Exercise details
The goal is a clean copy of all the data below, with pictures dropped and everything else retyped exactly.

Exercise data Start Marker

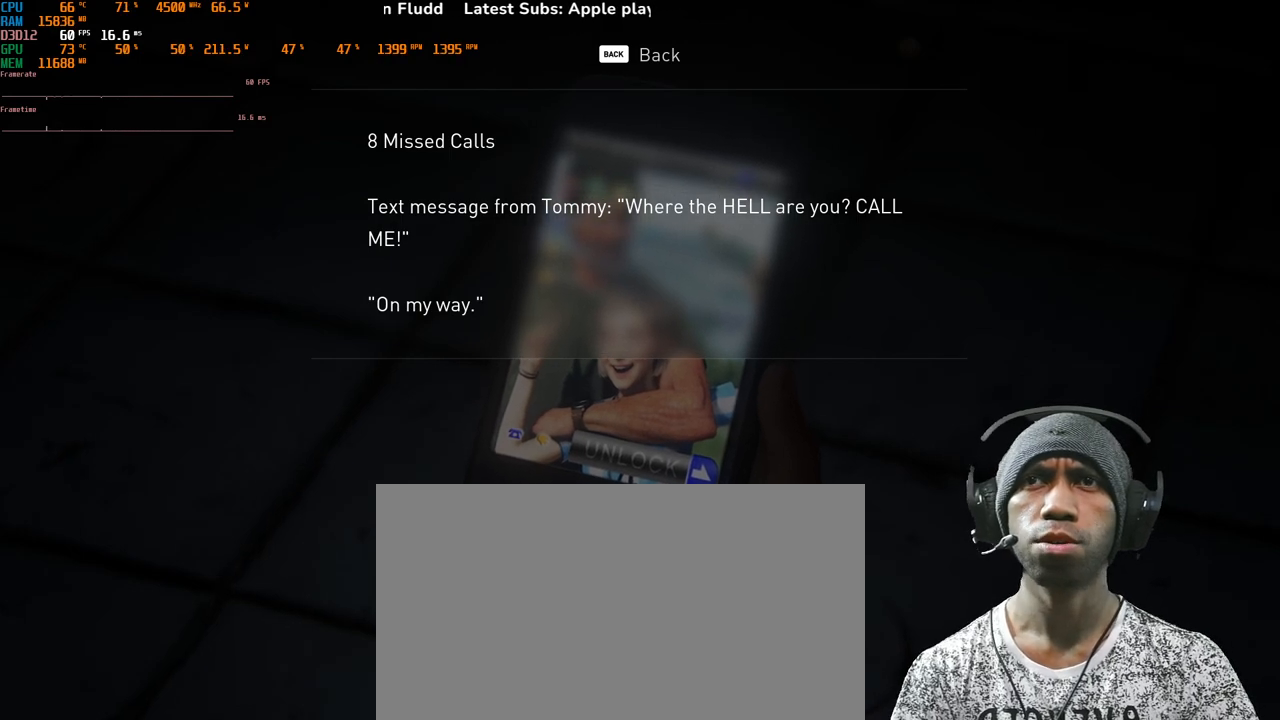
{"keys": [], "mouse": [], "events": []}
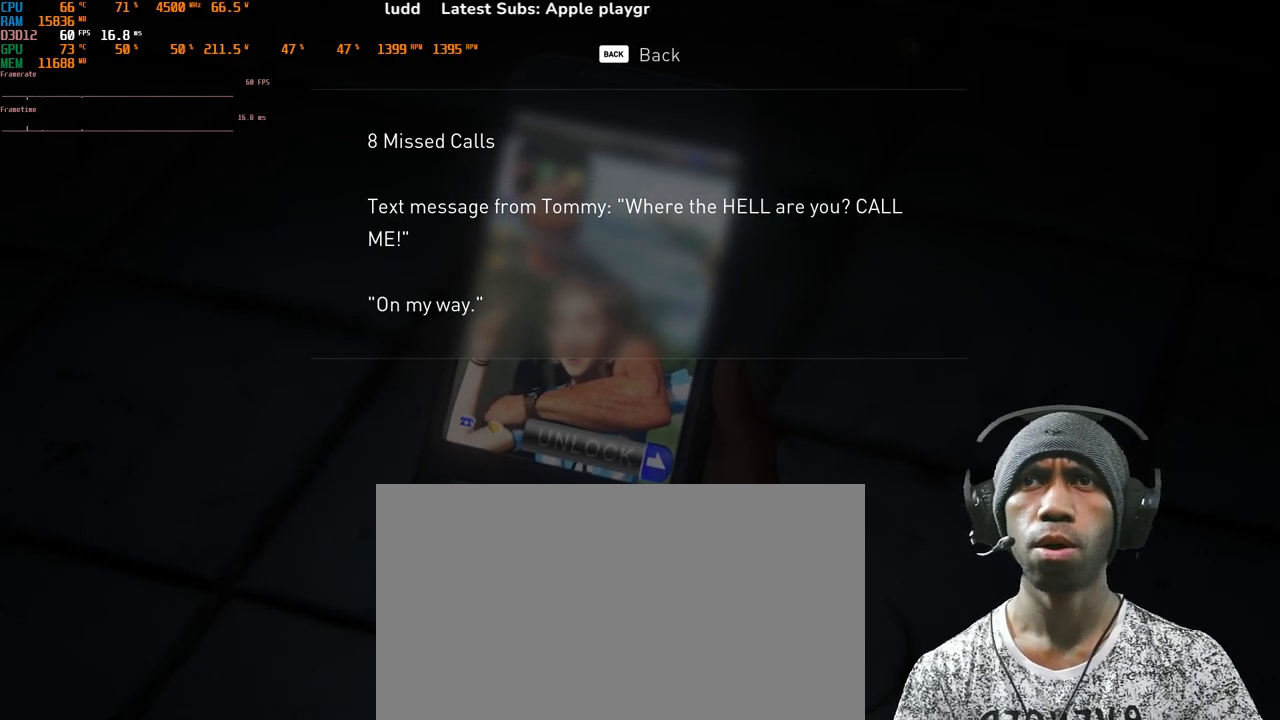
{"keys": [], "mouse": [], "events": []}
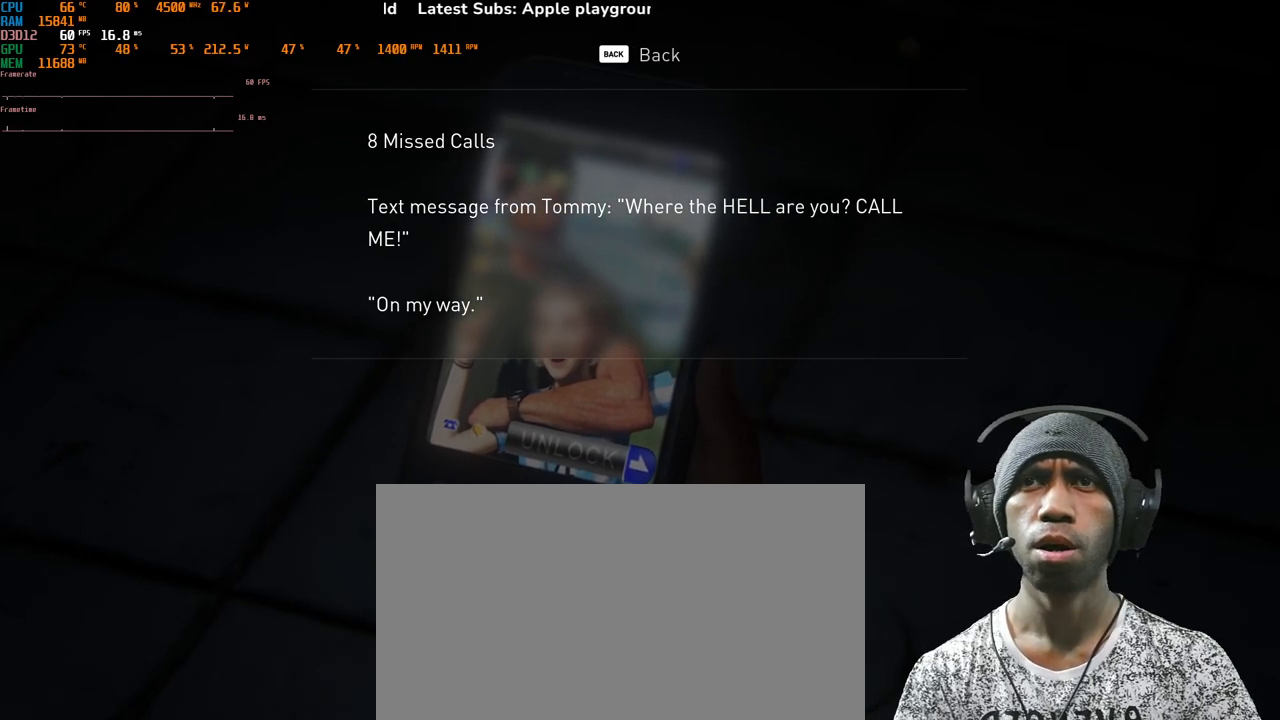
{"keys": [], "mouse": [], "events": []}
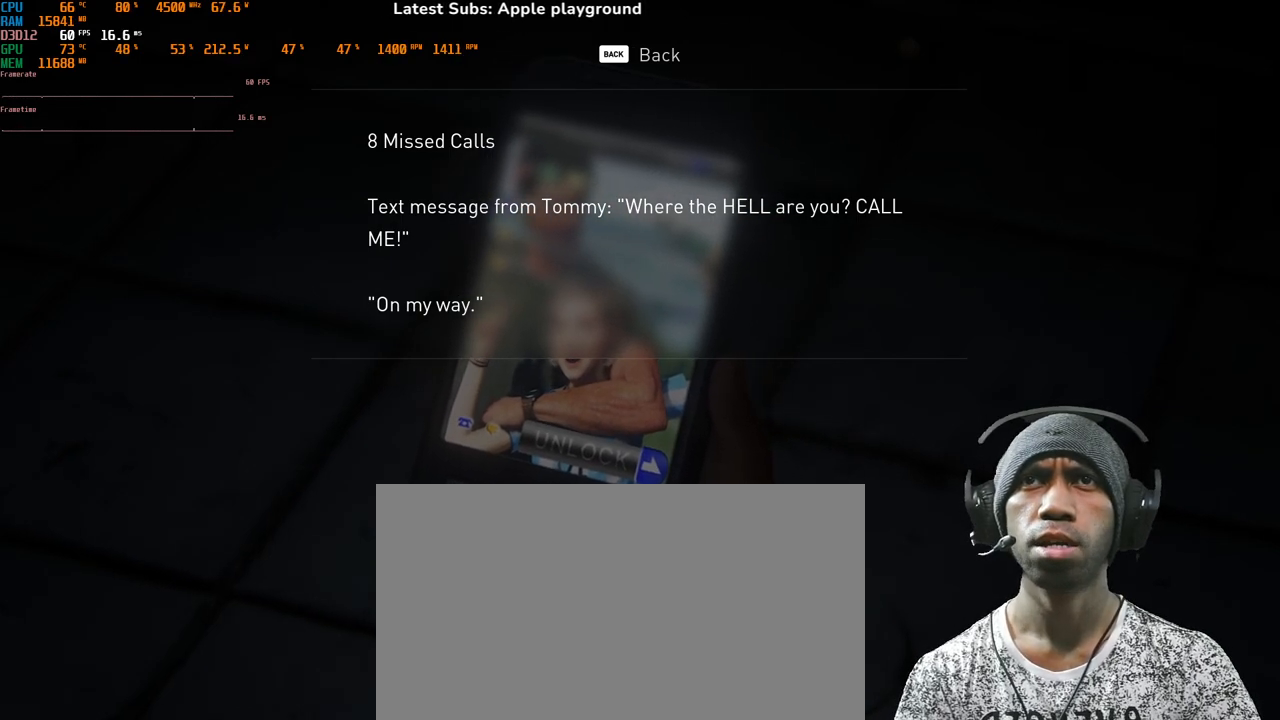
{"keys": [], "mouse": [], "events": [[183, "mouse_right", "down"], [300, "mouse_right", "up"]]}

Exercise data End Marker

Finished task
{"keys": [], "mouse": [], "events": []}
{"keys": [], "mouse": [], "events": []}
{"keys": [], "mouse": [], "events": []}
{"keys": [], "mouse": [], "events": [[183, "mouse_right", "down"], [300, "mouse_right", "up"]]}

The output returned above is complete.